__TASK PROMPT__
Every line from the one containing "M 745,1418 L" to the one containing "M 566,224 L" in the records below, both included, must be set down exactly, and no other line.

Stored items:
######

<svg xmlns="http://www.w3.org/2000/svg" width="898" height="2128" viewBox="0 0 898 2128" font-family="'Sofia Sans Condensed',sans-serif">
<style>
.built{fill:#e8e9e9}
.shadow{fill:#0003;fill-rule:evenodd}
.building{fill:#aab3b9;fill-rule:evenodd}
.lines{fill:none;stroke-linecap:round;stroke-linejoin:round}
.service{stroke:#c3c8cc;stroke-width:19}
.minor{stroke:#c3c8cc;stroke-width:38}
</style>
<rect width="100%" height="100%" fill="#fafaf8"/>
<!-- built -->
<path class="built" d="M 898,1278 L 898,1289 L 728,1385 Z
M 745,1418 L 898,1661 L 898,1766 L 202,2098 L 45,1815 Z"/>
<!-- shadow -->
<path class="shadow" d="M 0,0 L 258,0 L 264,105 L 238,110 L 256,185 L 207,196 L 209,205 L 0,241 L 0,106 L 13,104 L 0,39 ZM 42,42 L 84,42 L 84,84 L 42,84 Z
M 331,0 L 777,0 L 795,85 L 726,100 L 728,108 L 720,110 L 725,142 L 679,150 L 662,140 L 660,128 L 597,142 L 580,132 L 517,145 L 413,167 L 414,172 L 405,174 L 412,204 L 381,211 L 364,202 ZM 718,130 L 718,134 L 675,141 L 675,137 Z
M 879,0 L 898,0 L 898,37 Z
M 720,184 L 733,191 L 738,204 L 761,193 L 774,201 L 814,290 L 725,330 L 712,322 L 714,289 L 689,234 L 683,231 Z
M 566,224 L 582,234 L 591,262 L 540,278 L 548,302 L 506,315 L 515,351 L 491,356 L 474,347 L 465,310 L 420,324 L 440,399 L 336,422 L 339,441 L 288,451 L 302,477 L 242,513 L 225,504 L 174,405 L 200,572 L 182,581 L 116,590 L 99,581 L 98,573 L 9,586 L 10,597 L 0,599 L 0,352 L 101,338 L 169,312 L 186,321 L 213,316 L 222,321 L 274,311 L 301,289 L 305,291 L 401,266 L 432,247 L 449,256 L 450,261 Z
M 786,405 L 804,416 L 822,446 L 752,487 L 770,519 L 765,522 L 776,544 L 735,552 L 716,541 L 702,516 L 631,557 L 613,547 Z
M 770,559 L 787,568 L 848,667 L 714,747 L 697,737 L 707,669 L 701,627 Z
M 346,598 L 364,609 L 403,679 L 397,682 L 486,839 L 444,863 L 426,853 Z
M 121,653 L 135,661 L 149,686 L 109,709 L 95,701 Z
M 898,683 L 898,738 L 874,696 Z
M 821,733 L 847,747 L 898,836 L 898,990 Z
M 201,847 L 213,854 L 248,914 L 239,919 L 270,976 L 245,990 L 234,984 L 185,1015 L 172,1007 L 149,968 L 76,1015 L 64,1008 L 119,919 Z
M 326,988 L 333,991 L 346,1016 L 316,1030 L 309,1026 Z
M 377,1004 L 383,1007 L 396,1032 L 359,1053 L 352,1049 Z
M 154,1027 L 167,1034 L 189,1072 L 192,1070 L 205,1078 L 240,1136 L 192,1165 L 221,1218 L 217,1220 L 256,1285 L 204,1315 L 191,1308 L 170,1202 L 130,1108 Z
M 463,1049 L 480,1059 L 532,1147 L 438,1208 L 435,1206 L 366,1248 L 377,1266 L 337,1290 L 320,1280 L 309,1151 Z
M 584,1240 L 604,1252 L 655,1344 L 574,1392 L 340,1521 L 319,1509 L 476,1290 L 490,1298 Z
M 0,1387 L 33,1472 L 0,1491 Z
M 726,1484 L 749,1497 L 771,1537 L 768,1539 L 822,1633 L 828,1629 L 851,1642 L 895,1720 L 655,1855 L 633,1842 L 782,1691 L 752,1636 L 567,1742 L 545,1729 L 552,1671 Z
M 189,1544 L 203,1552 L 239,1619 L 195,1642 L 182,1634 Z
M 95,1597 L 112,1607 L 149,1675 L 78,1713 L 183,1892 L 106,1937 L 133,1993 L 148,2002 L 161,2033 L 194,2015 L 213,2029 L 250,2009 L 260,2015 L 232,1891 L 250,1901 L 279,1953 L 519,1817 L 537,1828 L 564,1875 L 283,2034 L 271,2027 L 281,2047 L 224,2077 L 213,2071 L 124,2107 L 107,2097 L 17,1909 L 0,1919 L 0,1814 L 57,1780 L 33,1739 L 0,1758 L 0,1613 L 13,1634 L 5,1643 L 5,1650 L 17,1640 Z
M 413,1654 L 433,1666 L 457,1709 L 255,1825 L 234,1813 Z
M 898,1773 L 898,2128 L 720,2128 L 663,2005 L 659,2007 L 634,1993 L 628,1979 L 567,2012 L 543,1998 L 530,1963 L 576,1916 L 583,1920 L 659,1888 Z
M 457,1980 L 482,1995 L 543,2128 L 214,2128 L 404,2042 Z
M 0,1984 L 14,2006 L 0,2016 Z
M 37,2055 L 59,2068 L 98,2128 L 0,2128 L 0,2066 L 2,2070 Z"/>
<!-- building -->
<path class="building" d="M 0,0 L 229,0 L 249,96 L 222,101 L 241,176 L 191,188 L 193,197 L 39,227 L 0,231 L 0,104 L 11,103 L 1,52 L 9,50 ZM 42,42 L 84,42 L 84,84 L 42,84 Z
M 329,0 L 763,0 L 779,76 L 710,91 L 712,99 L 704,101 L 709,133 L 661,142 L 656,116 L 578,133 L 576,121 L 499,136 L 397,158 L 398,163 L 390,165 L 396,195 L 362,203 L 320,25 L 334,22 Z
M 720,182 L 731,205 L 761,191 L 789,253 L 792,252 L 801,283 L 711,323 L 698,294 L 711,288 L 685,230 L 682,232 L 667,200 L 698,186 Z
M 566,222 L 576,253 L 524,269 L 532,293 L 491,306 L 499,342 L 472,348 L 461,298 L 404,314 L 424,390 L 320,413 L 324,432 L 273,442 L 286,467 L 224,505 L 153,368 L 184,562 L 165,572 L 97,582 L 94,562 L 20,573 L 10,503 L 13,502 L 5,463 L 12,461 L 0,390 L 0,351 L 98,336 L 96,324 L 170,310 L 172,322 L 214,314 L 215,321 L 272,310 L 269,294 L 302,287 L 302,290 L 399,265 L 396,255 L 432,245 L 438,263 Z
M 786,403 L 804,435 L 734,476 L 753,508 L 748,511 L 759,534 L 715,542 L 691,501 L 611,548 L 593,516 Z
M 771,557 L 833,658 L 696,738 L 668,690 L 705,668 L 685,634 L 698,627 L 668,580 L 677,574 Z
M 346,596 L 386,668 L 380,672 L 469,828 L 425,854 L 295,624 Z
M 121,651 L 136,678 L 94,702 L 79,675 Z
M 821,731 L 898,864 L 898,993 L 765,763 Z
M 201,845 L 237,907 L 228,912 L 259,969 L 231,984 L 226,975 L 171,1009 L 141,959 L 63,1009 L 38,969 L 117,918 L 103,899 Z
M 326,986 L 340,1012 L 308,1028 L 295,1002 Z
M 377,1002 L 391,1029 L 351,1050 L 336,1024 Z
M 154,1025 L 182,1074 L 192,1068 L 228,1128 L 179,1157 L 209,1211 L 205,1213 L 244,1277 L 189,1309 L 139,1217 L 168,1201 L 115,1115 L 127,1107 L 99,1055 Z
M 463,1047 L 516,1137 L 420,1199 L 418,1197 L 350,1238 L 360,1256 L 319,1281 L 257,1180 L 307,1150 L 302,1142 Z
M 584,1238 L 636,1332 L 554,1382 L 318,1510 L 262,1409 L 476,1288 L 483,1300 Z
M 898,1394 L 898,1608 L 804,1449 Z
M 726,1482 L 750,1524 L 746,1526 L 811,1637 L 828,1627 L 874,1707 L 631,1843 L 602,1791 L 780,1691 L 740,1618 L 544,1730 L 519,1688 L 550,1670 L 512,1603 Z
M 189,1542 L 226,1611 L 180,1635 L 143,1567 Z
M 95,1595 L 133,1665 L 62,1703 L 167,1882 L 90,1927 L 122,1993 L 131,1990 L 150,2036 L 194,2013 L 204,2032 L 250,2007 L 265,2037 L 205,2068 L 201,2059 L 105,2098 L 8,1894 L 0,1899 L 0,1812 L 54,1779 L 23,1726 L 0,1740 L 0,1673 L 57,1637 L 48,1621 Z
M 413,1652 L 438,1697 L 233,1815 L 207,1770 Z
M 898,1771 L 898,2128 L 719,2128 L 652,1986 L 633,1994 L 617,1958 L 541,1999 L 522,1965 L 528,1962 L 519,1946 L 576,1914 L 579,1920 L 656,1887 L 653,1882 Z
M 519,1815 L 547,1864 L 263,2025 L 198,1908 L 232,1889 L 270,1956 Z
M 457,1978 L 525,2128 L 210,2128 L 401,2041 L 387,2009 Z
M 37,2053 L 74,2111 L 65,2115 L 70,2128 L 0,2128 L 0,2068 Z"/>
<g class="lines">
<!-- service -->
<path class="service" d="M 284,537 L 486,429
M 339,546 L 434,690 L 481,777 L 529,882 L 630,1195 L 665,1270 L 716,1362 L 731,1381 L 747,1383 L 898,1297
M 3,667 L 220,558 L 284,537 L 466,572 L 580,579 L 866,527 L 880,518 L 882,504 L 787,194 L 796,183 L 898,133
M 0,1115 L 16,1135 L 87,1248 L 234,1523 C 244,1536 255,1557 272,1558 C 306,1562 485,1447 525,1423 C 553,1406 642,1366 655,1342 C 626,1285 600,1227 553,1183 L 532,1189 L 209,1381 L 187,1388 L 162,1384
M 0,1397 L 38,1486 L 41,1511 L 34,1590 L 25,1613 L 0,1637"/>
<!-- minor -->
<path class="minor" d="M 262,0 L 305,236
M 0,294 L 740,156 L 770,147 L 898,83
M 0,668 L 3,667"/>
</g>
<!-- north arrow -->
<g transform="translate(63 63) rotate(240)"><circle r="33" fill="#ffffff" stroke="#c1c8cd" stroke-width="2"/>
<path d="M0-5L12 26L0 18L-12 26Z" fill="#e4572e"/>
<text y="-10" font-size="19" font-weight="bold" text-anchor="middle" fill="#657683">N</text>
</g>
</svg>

######

__TASK RESULT__
M 745,1418 L 898,1661 L 898,1766 L 202,2098 L 45,1815 Z"/>
<!-- shadow -->
<path class="shadow" d="M 0,0 L 258,0 L 264,105 L 238,110 L 256,185 L 207,196 L 209,205 L 0,241 L 0,106 L 13,104 L 0,39 ZM 42,42 L 84,42 L 84,84 L 42,84 Z
M 331,0 L 777,0 L 795,85 L 726,100 L 728,108 L 720,110 L 725,142 L 679,150 L 662,140 L 660,128 L 597,142 L 580,132 L 517,145 L 413,167 L 414,172 L 405,174 L 412,204 L 381,211 L 364,202 ZM 718,130 L 718,134 L 675,141 L 675,137 Z
M 879,0 L 898,0 L 898,37 Z
M 720,184 L 733,191 L 738,204 L 761,193 L 774,201 L 814,290 L 725,330 L 712,322 L 714,289 L 689,234 L 683,231 Z
M 566,224 L 582,234 L 591,262 L 540,278 L 548,302 L 506,315 L 515,351 L 491,356 L 474,347 L 465,310 L 420,324 L 440,399 L 336,422 L 339,441 L 288,451 L 302,477 L 242,513 L 225,504 L 174,405 L 200,572 L 182,581 L 116,590 L 99,581 L 98,573 L 9,586 L 10,597 L 0,599 L 0,352 L 101,338 L 169,312 L 186,321 L 213,316 L 222,321 L 274,311 L 301,289 L 305,291 L 401,266 L 432,247 L 449,256 L 450,261 Z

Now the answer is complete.